— Work item —
Transcribe the records below from the first line to the line that includes "кнопку слева от фото сайта.", inclusive, and omit the pictures.

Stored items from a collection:
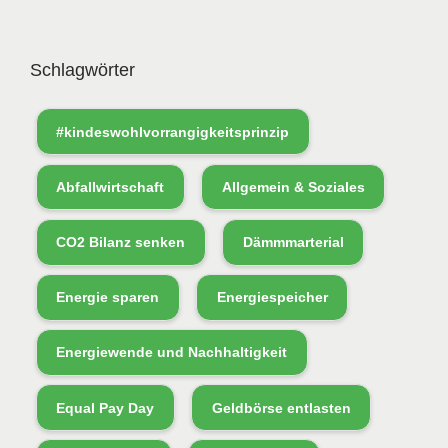
Schlagwörter
#kindeswohlvorrangigkeitsprinzip
Abfallwirtschaft
Allgemein & Soziales
CO2 Bilanz senken
Dämmmarterial
Energie sparen
Energiespeicher
Energiewende und Nachhaltigkeit
Equal Pay Day
Geldbörse entlasten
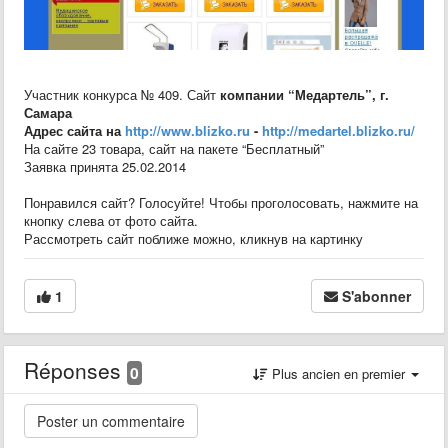
Участник конкурса № 409. Сайт
компании “Медартель”, г.
Самара
Адрес сайта на
http://www.blizko.ru
-
http://medartel.blizko.ru/
На сайте 23 товара, сайт на пакете “Бесплатный”
Заявка принята 25.02.2014
Понравился сайт? Голосуйте! Чтобы проголосовать, нажмите на
кнопку слева от фото сайта.
Рассмотреть сайт поближе можно, кликнув на картинку
1
S'abonner
Réponses
0
Plus ancien en premier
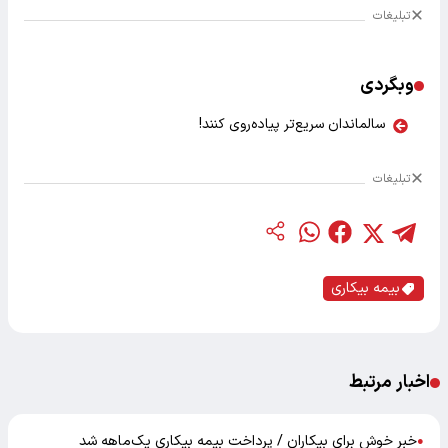
تبلیغات
وبگردی
سالماندان سریع‌تر پیاده‌روی کنند!
تبلیغات
بیمه بیکاری
اخبار مرتبط
خبر خوش برای بیکاران / پرداخت بیمه بیکاری یک‌ماهه شد
●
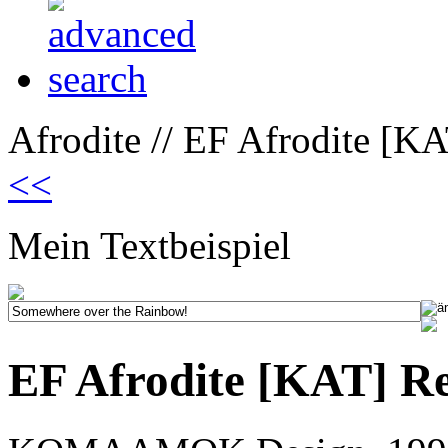
Afrodite // EF Afrodite [K
<<
Mein Textbeispiel
EF Afrodite [KAT] R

— Completed exercise —
Schlagwörter
#kindeswohlvorrangigkeitsprinzip
Abfallwirtschaft
Allgemein & Soziales
CO2 Bilanz senken
Dämmmarterial
Energie sparen
Energiespeicher
Energiewende und Nachhaltigkeit
Equal Pay Day
Geldbörse entlasten
Участник конкурса № 409. Сайт
компании “Медартель”, г.
Самара
Адрес сайта на
http://www.blizko.ru
-
http://medartel.blizko.ru/
На сайте 23 товара, сайт на пакете “Бесплатный”
Заявка принята 25.02.2014
Понравился сайт? Голосуйте! Чтобы проголосовать, нажмите на
кнопку слева от фото сайта.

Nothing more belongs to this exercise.